• by lilsoso on 11/29/2024, 7:15:34 PM

    Marc Andreessen mentioned what's called "Operation Chokepoint 2.0" in relation to many tech founders being debanked. In the crypto industry you can find many examples of this, however they're often not so public. Here's an instance from the entrepreneur Sam Hamidi-Kazemian:

    'Kept quiet about this for almost a year out of fear but since I'm in good company with @tyler @cameron @brian_armstrong @elonmusk now.. Last December, I got a call from JPM saying "we have to close anyone's account that we know their primary source of income/wealth is crypto. This is directly from the top from Jamie. I'm really sorry."

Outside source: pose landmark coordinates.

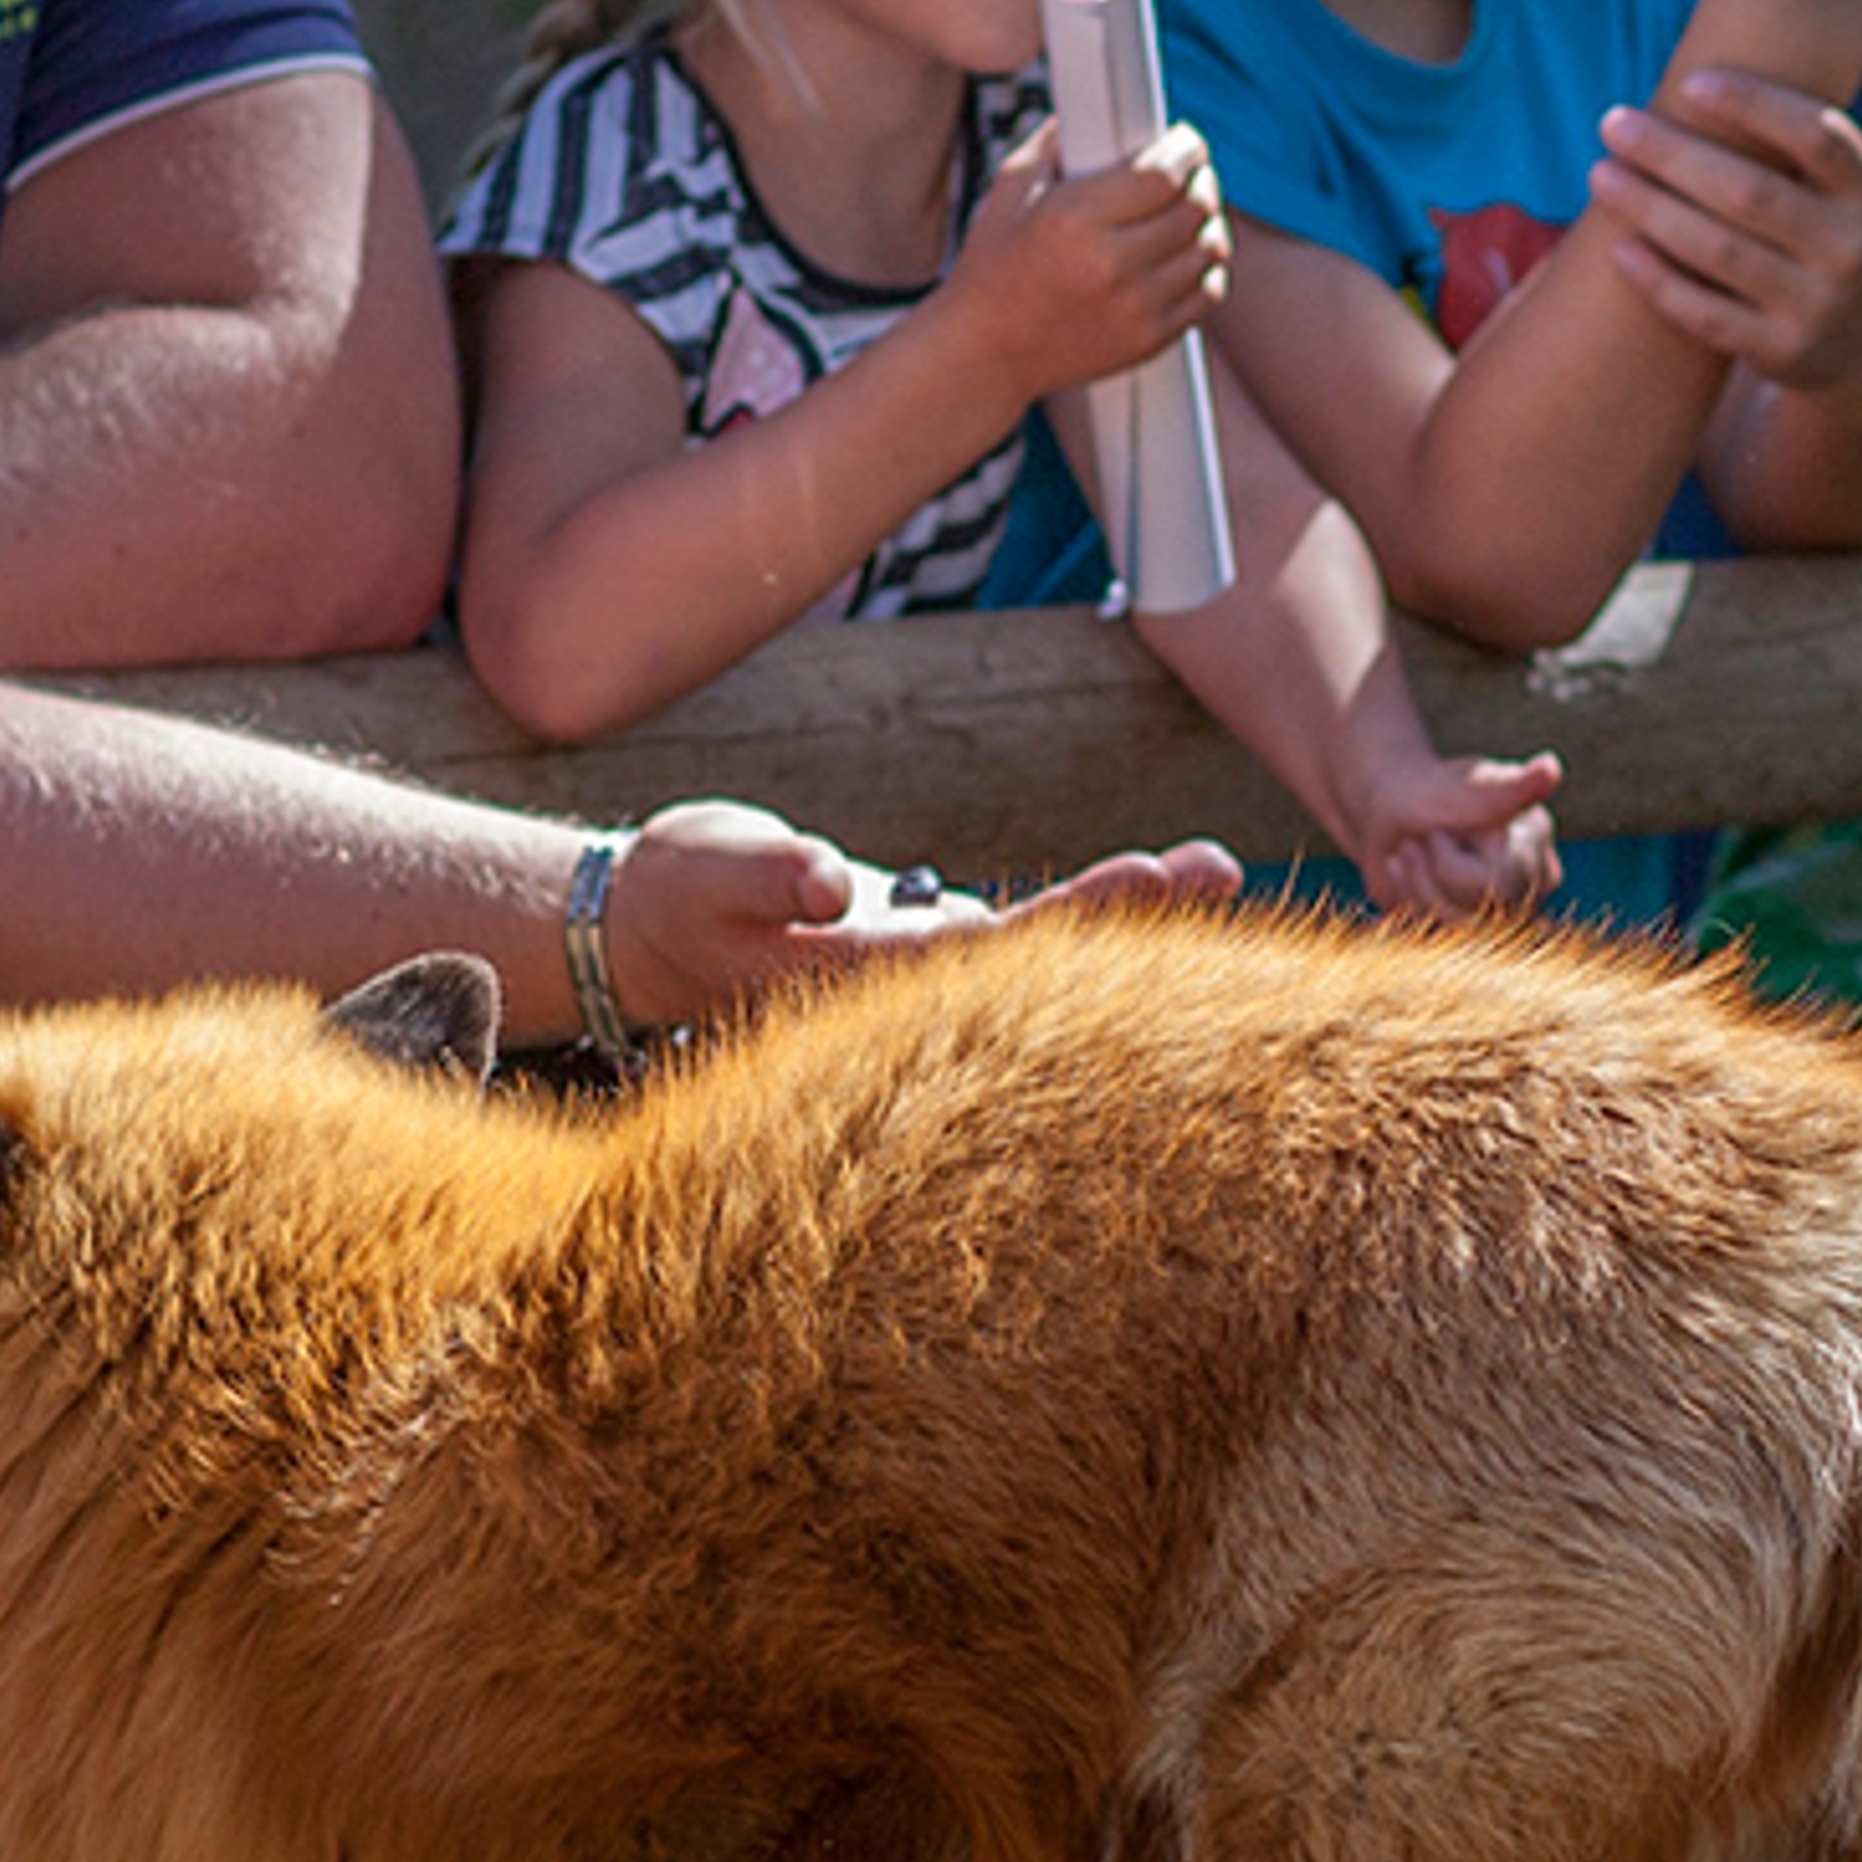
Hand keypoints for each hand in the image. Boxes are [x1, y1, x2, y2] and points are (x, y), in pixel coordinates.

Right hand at [606, 809, 1244, 1022]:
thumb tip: (833, 886)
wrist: (643, 932)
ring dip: (1124, 916)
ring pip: (1041, 954)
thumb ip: (769, 875)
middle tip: (1217, 866)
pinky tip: (1148, 890)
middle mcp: (909, 996)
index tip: (1149, 877)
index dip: (1075, 922)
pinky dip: (1087, 915)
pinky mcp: (926, 951)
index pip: (993, 957)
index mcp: (865, 980)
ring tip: (1211, 868)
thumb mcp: (708, 869)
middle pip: (1040, 965)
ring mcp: (923, 979)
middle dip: (1130, 918)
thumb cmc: (677, 893)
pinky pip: (1023, 940)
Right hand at [939, 118, 1227, 415]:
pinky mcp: (1148, 339)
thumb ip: (1051, 144)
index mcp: (1073, 219)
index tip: (1185, 140)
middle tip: (1190, 171)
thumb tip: (1090, 110)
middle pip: (1195, 206)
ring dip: (1208, 222)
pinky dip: (1207, 268)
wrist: (983, 355)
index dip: (1187, 148)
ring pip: (1210, 248)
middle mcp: (1109, 264)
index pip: (1164, 172)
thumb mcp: (1007, 193)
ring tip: (1190, 211)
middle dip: (1201, 178)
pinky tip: (1187, 255)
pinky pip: (1208, 293)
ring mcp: (1134, 307)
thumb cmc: (990, 269)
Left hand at [1349, 750, 1561, 922]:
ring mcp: (1502, 912)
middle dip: (1431, 875)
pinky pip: (1436, 935)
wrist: (1394, 806)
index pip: (1498, 884)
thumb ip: (1513, 788)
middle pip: (1477, 912)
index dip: (1451, 863)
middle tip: (1417, 842)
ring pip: (1454, 927)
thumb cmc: (1435, 790)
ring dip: (1416, 885)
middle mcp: (1530, 885)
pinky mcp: (1468, 928)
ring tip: (1409, 852)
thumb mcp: (1471, 787)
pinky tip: (1407, 875)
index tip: (1437, 832)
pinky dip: (1410, 902)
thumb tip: (1551, 768)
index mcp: (1536, 846)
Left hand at [1592, 72, 1861, 396]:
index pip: (1817, 136)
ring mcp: (1818, 307)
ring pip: (1719, 251)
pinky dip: (1658, 279)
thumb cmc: (1831, 238)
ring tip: (1601, 173)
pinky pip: (1706, 314)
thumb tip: (1696, 72)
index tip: (1689, 83)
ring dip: (1650, 208)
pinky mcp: (1783, 354)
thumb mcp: (1844, 193)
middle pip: (1749, 191)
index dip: (1755, 105)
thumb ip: (1792, 148)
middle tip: (1613, 122)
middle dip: (1672, 153)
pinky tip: (1618, 247)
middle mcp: (1851, 249)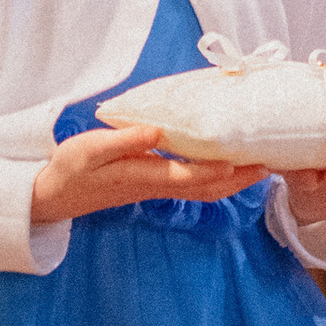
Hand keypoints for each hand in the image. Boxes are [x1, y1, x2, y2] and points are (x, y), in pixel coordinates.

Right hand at [28, 126, 263, 228]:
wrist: (55, 194)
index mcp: (143, 176)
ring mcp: (157, 188)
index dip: (217, 170)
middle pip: (206, 187)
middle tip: (270, 165)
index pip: (189, 175)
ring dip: (233, 181)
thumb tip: (157, 131)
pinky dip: (216, 178)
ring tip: (259, 167)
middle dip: (238, 179)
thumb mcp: (90, 149)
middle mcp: (156, 185)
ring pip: (203, 190)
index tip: (244, 161)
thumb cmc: (72, 168)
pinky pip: (193, 186)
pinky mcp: (154, 185)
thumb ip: (124, 140)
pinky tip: (226, 166)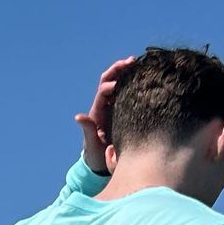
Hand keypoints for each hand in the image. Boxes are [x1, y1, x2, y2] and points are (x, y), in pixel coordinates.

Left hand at [74, 55, 134, 174]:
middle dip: (117, 69)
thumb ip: (87, 130)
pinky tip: (144, 75)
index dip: (110, 86)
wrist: (101, 163)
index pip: (102, 93)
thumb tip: (78, 117)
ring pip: (118, 82)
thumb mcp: (92, 144)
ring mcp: (113, 105)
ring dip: (125, 71)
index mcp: (97, 112)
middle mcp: (104, 105)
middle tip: (131, 61)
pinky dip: (132, 80)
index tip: (117, 86)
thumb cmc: (95, 155)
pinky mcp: (122, 108)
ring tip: (137, 62)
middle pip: (108, 80)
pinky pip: (127, 91)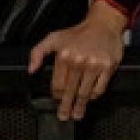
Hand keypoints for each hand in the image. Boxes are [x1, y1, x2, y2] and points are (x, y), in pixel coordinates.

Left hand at [27, 3, 125, 121]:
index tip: (57, 98)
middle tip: (64, 116)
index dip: (56, 95)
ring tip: (77, 114)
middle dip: (66, 107)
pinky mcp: (108, 67)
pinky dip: (94, 95)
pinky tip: (90, 98)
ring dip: (79, 106)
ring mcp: (94, 65)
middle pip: (70, 92)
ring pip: (84, 93)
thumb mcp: (54, 38)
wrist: (103, 23)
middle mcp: (79, 61)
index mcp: (64, 56)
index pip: (57, 85)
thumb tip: (31, 70)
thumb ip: (38, 52)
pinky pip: (99, 88)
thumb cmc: (78, 32)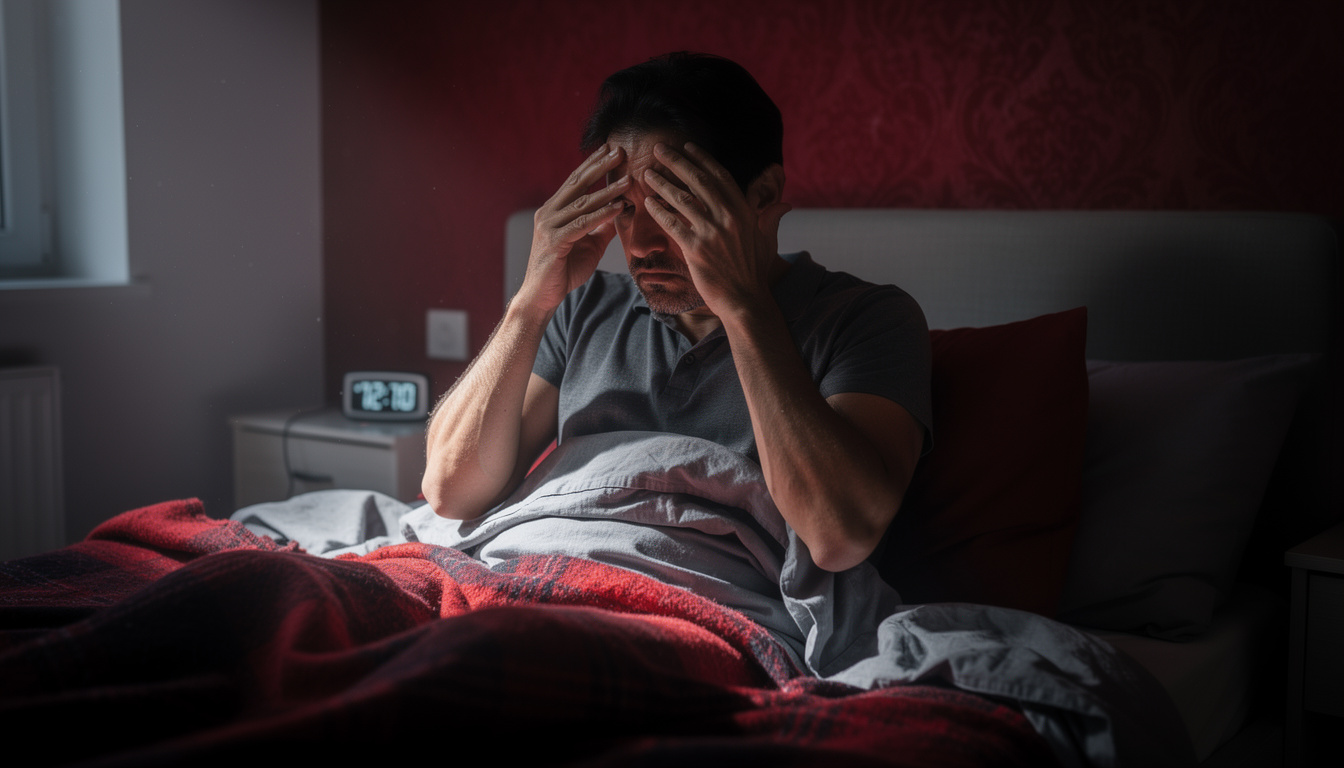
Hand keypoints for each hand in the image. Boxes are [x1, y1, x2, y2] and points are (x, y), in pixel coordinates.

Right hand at [521, 144, 629, 311]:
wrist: (543, 295)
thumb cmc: (564, 270)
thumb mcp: (589, 243)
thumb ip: (602, 226)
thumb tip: (622, 209)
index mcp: (554, 210)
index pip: (575, 181)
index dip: (593, 164)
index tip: (610, 149)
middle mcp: (548, 213)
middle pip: (577, 184)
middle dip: (599, 166)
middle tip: (619, 150)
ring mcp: (549, 226)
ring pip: (582, 203)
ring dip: (607, 190)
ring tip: (628, 179)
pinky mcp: (554, 242)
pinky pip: (582, 224)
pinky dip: (602, 215)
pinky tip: (619, 207)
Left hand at [642, 142, 789, 314]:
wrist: (745, 300)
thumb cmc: (755, 272)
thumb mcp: (767, 240)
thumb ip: (771, 218)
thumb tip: (785, 204)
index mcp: (744, 211)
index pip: (720, 176)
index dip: (702, 159)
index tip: (687, 147)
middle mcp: (728, 217)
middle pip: (697, 180)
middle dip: (676, 162)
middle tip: (659, 148)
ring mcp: (711, 232)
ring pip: (681, 199)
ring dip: (662, 183)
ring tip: (647, 173)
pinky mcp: (695, 249)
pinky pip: (672, 224)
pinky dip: (659, 211)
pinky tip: (647, 203)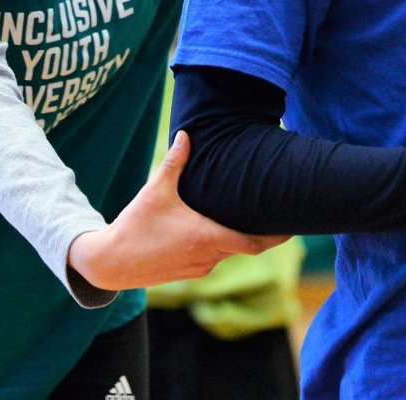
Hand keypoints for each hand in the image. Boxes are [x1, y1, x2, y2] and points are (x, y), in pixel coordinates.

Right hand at [68, 131, 285, 290]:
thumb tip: (186, 133)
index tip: (293, 227)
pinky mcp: (189, 272)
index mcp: (205, 236)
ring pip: (229, 252)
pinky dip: (221, 244)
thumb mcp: (155, 191)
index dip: (275, 237)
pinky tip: (218, 230)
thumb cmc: (135, 226)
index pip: (253, 243)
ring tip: (249, 217)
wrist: (111, 263)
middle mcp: (208, 256)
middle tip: (277, 214)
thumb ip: (175, 162)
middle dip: (261, 233)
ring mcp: (199, 267)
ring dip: (238, 237)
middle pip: (246, 247)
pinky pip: (214, 257)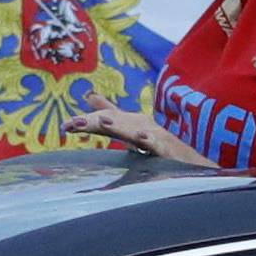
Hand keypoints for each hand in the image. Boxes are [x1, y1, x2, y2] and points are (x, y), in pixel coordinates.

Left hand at [67, 93, 209, 163]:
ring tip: (103, 122)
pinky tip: (142, 138)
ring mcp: (156, 137)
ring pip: (135, 131)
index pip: (104, 120)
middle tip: (75, 124)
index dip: (86, 122)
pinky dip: (151, 141)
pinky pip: (160, 146)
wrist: (189, 160)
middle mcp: (142, 126)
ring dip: (120, 126)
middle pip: (115, 123)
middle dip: (95, 122)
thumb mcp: (130, 126)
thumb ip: (110, 111)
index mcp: (131, 123)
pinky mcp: (169, 150)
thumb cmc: (157, 143)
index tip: (66, 127)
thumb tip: (89, 94)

    I had a close relationship with my banker so I assume 99% of people wouldn't even get that kind of transparency/explanation. Wanted to add my own name to the debanked OCP list @nic__carter. It's real. It happened. Hopefully now it will soon be over.' -- https://x.com/samkazemian/status/1861956394079101391

    Furthermore, this phenomenon affects not only founders but is common to retail investors. Try cashing out seven figures to your bank via a crypto payment rail and see how the bank reacts. If you get close to a successful crypto investors you can find many cases. However, this crowd often stays quiet: revealing that you're a high net worth individual, particularly in crypto, can be a security risk so these stories are shared in private chats amongst individuals of the same status.

    Another case of added pressure, perhaps in a different vein, can be seen here: https://nypost.com/2024/11/13/business/fbi-seizes-polymarket...

  • by gadders on 11/27/2024, 10:30:34 AM

    The PEP list is mostly for actual politicians, their spouses and people like senior judges etc. There is a higher risk of bribery and corruption with these people (the people with power tend to be the ones that get bribed).

    If you get on the list, it means extra due-diligence for anti-money laundering and corruption checks. I guess some accountants etc might not want to deal with the extra work.

    This rule (at least in the UK) was approved by politicians themselves.

    https://www.lawsociety.org.uk/topics/anti-money-laundering/p...

    What is possibly more arbitrary is debanking people for their political opinions due to "reputational risk" which happened to Nigel Farage in the UK and is done on the regular by PayPal.

    I guess some institutions might not want to have you as a customer if you're source of income is crypto as it's difficult to know the ultimate source of those funds.